If I were to just use some of the recent examples, I think post-Covid, we see the volumes haven’t really come out; secondary market volumes are still there for corporate bonds. The challenge we see is increased impact costs due to redemption pressures faced by fund houses and therefore a larger premium that must be paid due to the illiquidity associated with the obligation. So in this context, liquidity becomes extremely important.

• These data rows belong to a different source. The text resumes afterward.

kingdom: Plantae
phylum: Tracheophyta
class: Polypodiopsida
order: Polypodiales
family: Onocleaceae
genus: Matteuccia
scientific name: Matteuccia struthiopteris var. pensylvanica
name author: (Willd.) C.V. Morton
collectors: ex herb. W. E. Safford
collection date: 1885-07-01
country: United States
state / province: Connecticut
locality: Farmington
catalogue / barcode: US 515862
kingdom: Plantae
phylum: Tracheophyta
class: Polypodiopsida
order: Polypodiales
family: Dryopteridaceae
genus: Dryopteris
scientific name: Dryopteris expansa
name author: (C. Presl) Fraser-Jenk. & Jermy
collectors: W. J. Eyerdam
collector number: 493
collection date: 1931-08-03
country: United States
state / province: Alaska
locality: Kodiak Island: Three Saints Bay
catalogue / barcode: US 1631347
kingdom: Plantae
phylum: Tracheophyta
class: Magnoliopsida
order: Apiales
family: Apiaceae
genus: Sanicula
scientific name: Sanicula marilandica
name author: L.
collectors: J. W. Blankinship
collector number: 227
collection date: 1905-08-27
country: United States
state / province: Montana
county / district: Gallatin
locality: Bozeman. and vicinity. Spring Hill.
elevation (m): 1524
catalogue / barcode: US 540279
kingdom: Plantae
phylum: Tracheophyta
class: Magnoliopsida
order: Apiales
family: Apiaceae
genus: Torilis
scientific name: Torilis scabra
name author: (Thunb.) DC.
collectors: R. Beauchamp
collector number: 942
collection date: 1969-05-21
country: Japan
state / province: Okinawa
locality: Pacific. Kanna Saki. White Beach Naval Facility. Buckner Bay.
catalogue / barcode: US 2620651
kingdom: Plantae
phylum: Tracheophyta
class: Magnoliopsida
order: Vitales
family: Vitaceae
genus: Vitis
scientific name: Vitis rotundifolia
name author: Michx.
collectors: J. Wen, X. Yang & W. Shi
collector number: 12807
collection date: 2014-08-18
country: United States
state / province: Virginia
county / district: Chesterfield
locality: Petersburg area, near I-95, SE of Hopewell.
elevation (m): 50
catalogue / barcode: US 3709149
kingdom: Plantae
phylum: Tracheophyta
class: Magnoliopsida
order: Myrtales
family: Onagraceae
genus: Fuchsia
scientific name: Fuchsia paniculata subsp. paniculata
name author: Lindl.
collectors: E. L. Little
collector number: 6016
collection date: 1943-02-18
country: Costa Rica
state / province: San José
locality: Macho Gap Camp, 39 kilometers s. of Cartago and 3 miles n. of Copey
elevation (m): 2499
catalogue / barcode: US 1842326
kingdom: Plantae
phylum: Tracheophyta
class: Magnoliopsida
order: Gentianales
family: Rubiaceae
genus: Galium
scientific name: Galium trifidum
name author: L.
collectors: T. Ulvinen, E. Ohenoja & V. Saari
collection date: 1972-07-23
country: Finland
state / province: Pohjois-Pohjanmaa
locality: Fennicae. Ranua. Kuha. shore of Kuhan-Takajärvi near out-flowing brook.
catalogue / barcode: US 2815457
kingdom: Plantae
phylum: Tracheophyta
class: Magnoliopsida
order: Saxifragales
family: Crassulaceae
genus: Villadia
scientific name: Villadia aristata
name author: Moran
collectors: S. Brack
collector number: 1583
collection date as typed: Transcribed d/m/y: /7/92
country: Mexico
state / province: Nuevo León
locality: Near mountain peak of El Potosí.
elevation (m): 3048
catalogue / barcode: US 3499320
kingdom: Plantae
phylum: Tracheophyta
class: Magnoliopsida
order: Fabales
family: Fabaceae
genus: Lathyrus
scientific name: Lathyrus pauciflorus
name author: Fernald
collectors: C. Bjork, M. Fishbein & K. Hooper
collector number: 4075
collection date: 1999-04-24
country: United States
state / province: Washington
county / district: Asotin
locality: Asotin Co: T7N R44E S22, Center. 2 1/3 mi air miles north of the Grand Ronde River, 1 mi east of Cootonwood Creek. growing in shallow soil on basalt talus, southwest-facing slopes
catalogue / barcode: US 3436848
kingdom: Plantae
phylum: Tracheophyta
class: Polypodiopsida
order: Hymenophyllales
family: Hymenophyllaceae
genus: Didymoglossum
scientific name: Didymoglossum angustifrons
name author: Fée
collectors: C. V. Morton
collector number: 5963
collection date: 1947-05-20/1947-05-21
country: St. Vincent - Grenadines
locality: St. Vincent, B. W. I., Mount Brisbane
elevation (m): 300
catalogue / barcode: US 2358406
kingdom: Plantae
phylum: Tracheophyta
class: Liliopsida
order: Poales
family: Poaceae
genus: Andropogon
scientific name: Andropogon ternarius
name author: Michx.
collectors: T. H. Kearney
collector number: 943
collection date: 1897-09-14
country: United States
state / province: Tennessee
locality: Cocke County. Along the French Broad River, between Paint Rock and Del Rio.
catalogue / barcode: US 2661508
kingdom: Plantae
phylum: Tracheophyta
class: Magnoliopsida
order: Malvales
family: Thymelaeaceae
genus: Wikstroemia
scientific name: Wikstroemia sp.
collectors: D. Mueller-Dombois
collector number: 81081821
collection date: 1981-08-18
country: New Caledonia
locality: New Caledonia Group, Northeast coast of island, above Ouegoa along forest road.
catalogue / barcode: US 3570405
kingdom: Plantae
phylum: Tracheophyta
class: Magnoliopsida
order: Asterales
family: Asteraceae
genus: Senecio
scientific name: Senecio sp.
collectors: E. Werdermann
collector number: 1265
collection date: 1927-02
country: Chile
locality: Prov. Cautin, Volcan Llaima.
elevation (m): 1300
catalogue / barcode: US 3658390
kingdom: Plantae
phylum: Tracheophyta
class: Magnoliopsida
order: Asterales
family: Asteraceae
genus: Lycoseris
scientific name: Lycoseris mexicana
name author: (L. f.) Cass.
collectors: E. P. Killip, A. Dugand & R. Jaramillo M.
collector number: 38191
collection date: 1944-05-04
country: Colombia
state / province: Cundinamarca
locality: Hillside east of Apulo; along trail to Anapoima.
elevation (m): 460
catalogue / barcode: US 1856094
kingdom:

If I were to look at mutual fund data, about 75% of the entire industry is liquid corporate bonds and I would actually say not just liquid corporate bonds but also sovereign bonds , i.e. G-Secs and cash equivalents and treasury bills, which are largely a kind of liquid space. So it’s a good thing to have if you were to look at it from a liquidity perspective. Again, those three categories we talked about – credit, dynamic debt, and modified or medium-duration debt funds – are where we saw a greater amount of illiquid in the portfolio. But we believe that liquidity is something that becomes extremely important and if I were to look at the three — credits, liquidity and concentration — those three work together. So, if you are managing an inferior portfolio, it is likely that in a difficult situation, redemptions will start to accumulate in the fund, which may lead to the need to liquidate. As a general rule, the more liquid the liquid, the fund ends up with the most illiquid, the weakest assets. This is something we continue to see, especially during difficult market situations, including the global financial crisis, even today as we see it.

The underlying logic being that you have to be diversified, you also have to take into account the realities on the ground in terms of how the markets are moving. So you need to be diversified when you are in lower credits. If it is an A-rated bond, then clearly you cannot have 10 bonds alone in your portfolio. You have to be as diverse as possible. Other group shows also come into play.